_TASK INSTRUCTIONS_:
Extend the interview transcript about Texas grand jury reform, beginning right after its last line.

_PROVIDED TEXT_:

Sunday, June 28, 2015

What next to reform grand juries now that pick-a-pal is no more?

With Texas eliminating its pick-a-pal grand jury system during the 84th legislative session and Alfred Brown walking off of death row a free man following revelations of grand jury misconduct, I asked Amanda Marzullo, Policy Director for the Texas Defender Service, to visit with me about the implications of Texas' new reform and what remains to be done. Listen to the interview below and find the full conversation transcribed below the jump.

Texas Grand Jury Reforms: Next steps now that pick-a-pal is no more 

Scott Henson:       This is Scott Henson with a Grits for Breakfast podcast recorded on June 26, 2015.  I am here today with Mandy Marzullo who’s the Policy Director at the Texas Defender Service.  Thank you, Mandy, for coming to chat with me today.

Mandy Marzullo: No, thank you Scott.  I’m happy to be here.

Scott:                    All right.  Well, I asked Mandy to come and talk to us about Texas’ new grand jury reform legislation.  It was House Bill 2150, this session passed by Carol Alvarado in the House and John Whitmire carried it in the Senate.  This bill eliminated the key-man system for selecting grand juries and has grand juries, henceforth, selected through the same jury wheel that they’re selected for petit juries.  So, Amanda, tell us why we did this.  What spurred them to make this change this session?  Why did this become such a big deal?

Mandy:                 Thank you, Scott.  So, I guess the big problem with the grand jury commissioner system, there are sort of two that kind of dovetail with each other.  The first is that it produces grand juries that are really representative of the judge’s, or the presiding judge’s, social circle and not of the community at large.  The way the system works is that a judge will appoint somewhere between three and five jury commissioners who will then go out and recruit people to serve on a grand jury. Obviously there is always selection bias, but in this instance, there’s severe selection bias.  So, they found that when you’re dealing with— It produces grand juries that are entangled with law enforcement: ex-law enforcement officers, if not sitting ones, ex-DAs, people who are affiliated with the local government.  And it leads to the underrepresentation of minorities.  This really came to light in the Alfred Brown case out of Harris County where a grand jury was empaneled via the commissioner system.  Under Texas law, previously, judges had the option to use grand jury commissioners or to draw grand jurors from the wheel at large.  What the bill did is it just said everybody’s got to be empaneled through the random selection process.  In the Alfred Brown case, you were dealing with a situation where the defendant basically had an alibi, and a witness, his girlfriend, was testifying before the grand jury to confirm that she saw the defendant at her apartment the morning when the alleged murders took place and that he called her from the apartment at a time when he was supposed to be elsewhere.  And the grand jurors were sort of skeptical of this and threatened her, and the transcripts reflect, you know, “As reported by Lisa Falkenberg,” that they were even threatening her with the loss of her children, potential perjury.  It turns out that she was prosecuted for perjury in the case and eventually recanted her testimony.

Scott:                    She spent a bunch of time in jail.

Mandy:                 Yeah, 75 days, I think.  So, he was literally at a point where his defense was compromised.  Not only was it undermined, or did the grand jury not hear the story in a way that could be absorbed and processed, but it undermined the proceedings at trial.

_PROVIDED MATERIAL_:

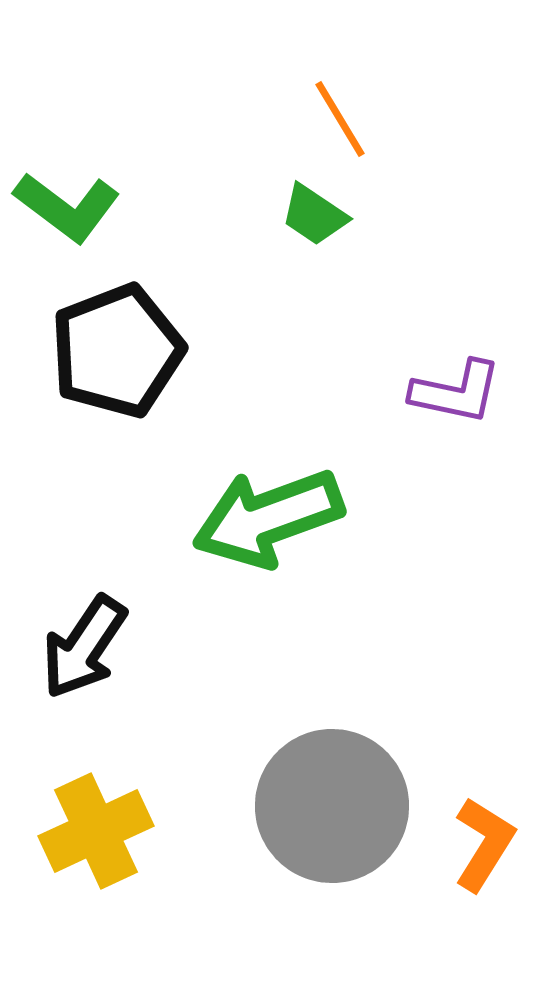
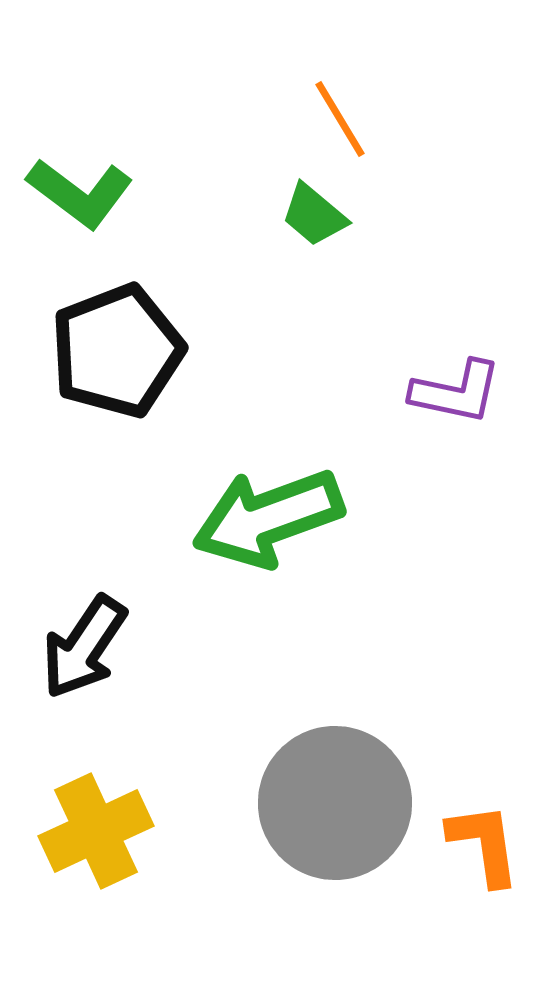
green L-shape: moved 13 px right, 14 px up
green trapezoid: rotated 6 degrees clockwise
gray circle: moved 3 px right, 3 px up
orange L-shape: rotated 40 degrees counterclockwise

_TASK ANSWER_:
Scott:                    They actually engaged in witness intimidation, quite literally, in a way that would have been prosecuted if anyone on the defense side had ever done anything remotely that egregious.

Mandy:                 Yes, absolutely – witness tampering.  The bill is wonderful in that it sort of eliminates this.  It makes it less likely that you’re going to have sort of proactive, prosecution-oriented people sitting on a grand jury.  But, there’s still some things that really need to [happen], or other reforms that Texas should consider.  Like in the Alfred Brown case with his girlfriend, if she had a lawyer present at the time of her testimony, that would have gone a long ways to sort of preserve the integrity of her testimony and ensure that her rights were not violated at an early point in the proceedings.  A lawyer would have been able to tell her: when she had criminal exposure, under what circumstances could she be prosecuted for perjury, and probably objected to the line of questioning that was posed to her, and bring it to a judge.  I also think that the grand jurors would have been less likely to ask her those questions, if she had an attorney present.  So, I think providing witnesses, both with a right to have a lawyer present during these proceedings, and potentially even to have a lawyer appointed, would go a long way to ensure that witnesses are able to testify truthfully.

Scott:                    And this is something that happens in other states?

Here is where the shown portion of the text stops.